— Work task —
Your response must be made up of each line in the data below that contains the string "Deutschland".

— Collected data —
● ● ● ● ● ● ●

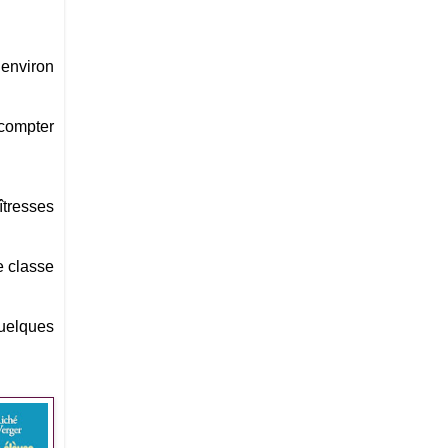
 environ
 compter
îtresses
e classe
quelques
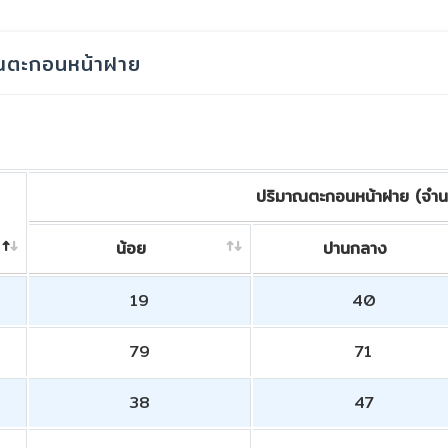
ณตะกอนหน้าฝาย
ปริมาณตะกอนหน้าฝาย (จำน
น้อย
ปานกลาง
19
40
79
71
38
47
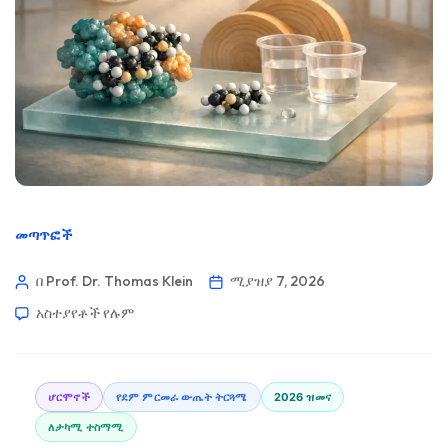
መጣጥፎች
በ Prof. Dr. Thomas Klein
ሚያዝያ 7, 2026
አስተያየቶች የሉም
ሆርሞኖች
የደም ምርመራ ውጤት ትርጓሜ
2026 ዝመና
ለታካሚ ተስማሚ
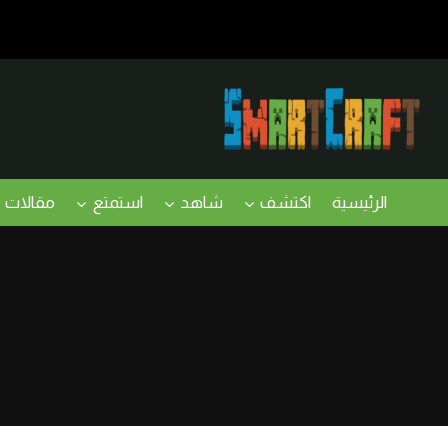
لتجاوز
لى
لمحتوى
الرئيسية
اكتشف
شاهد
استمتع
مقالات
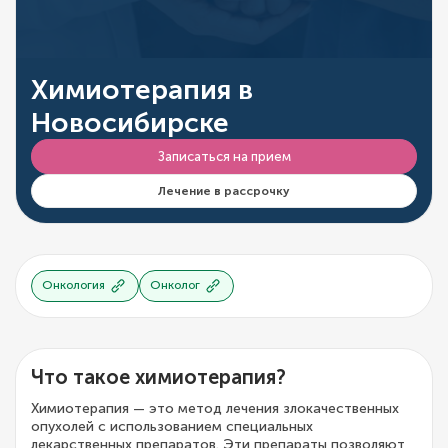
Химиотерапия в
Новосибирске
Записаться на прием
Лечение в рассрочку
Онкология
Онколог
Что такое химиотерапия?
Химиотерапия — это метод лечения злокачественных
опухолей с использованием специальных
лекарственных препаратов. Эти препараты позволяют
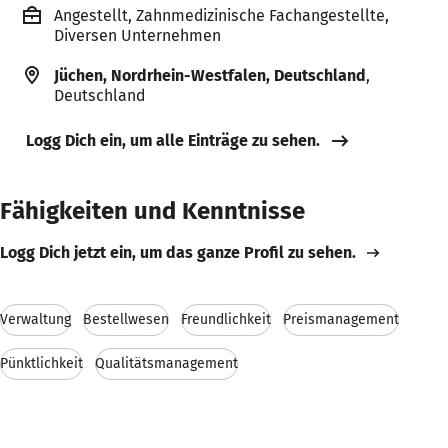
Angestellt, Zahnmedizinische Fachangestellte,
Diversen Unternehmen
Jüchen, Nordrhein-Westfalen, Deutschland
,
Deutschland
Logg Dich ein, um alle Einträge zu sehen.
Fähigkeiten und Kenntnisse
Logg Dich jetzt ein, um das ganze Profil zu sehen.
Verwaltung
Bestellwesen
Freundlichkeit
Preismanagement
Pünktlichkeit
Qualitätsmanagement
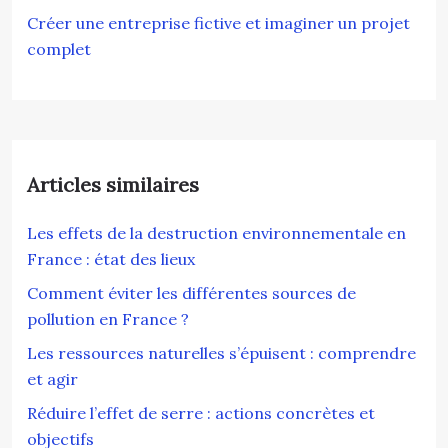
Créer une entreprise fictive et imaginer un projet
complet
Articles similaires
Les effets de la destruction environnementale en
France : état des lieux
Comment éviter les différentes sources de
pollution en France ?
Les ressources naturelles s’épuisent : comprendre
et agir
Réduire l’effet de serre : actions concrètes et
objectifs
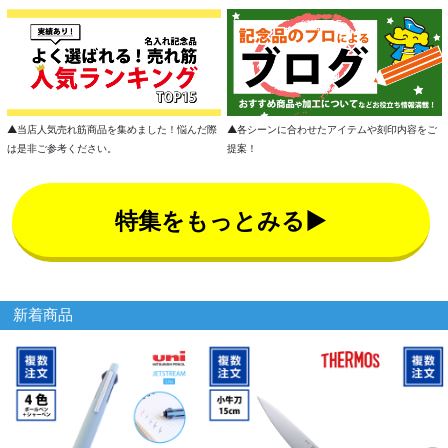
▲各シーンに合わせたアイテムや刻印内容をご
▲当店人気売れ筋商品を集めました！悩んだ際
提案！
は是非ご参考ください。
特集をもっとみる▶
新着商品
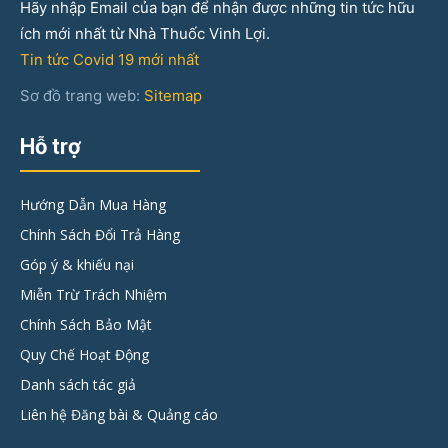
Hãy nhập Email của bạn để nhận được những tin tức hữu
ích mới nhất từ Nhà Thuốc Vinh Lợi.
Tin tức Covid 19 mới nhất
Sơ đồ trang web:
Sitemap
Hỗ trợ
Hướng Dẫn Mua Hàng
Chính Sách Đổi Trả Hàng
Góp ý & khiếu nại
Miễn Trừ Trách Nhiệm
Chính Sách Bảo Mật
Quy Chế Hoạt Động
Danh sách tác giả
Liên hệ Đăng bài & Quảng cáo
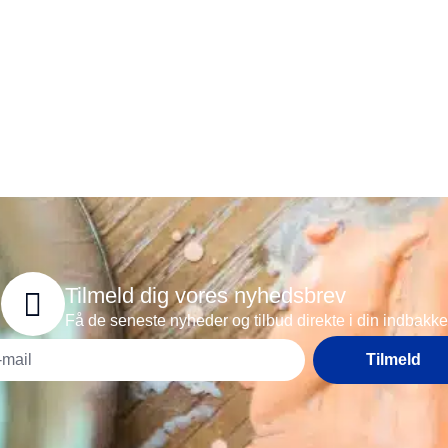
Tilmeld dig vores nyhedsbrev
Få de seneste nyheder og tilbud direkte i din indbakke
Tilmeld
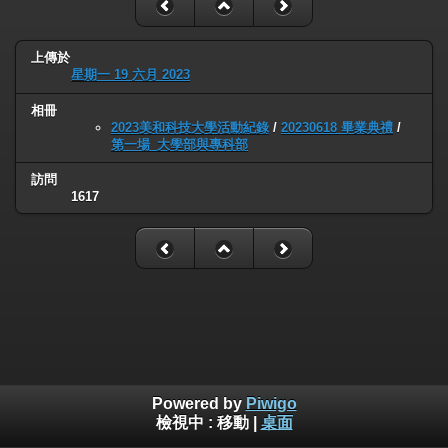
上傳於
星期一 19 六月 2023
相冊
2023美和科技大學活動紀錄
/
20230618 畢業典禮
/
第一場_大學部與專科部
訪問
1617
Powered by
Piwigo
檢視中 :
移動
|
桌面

● ● ● ● ● ● ●

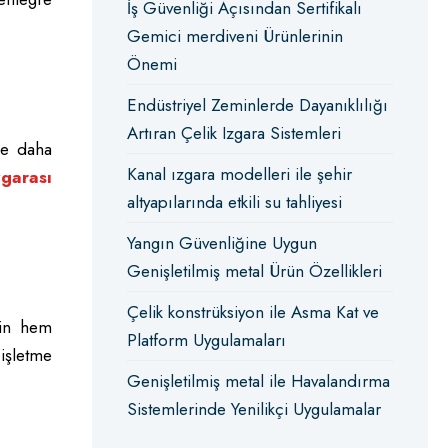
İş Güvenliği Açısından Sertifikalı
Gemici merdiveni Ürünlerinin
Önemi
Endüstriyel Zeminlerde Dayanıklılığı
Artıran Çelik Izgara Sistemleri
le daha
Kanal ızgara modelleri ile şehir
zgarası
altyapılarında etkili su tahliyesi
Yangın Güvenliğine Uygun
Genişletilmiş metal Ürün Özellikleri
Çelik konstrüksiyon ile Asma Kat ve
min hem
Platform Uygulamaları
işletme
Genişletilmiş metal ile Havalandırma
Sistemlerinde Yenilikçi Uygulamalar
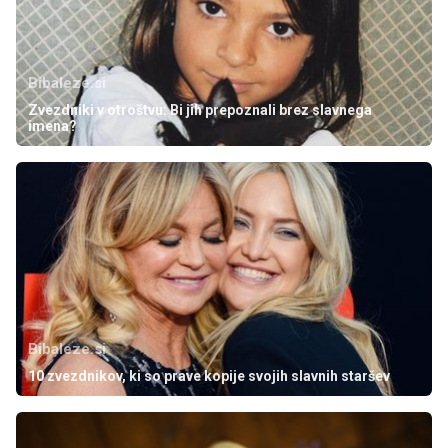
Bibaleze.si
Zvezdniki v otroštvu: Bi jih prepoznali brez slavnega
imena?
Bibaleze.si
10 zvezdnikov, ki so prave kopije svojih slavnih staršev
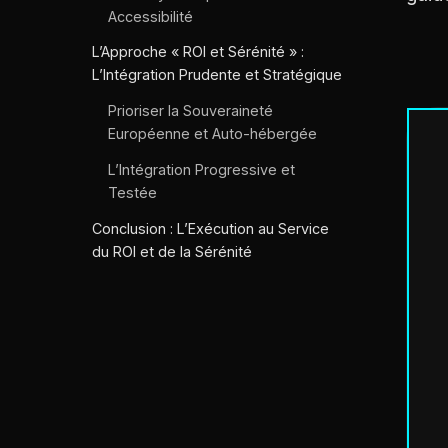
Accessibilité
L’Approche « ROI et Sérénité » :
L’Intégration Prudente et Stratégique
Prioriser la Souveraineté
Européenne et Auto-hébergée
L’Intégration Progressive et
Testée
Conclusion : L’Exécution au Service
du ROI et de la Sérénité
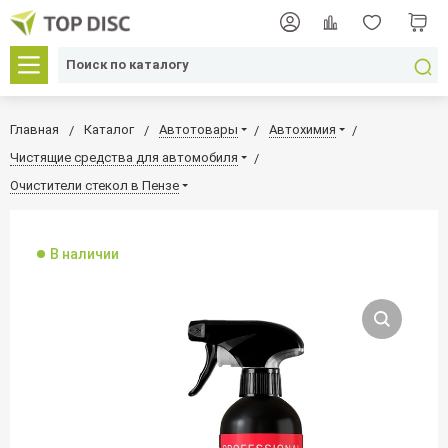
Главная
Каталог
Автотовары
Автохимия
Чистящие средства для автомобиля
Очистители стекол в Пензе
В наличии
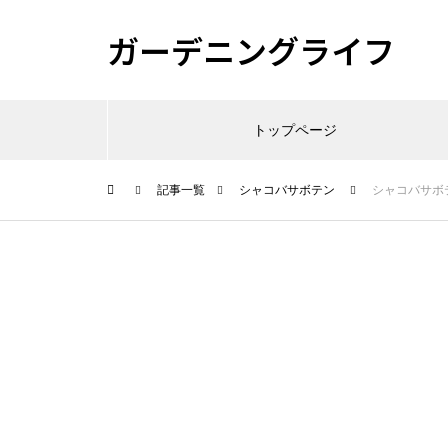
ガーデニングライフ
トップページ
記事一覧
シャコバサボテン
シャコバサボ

● ● ● ● ● ● ●

— Solution to this exercise —
Jüchen, Nordrhein-Westfalen, Deutschland
Deutschland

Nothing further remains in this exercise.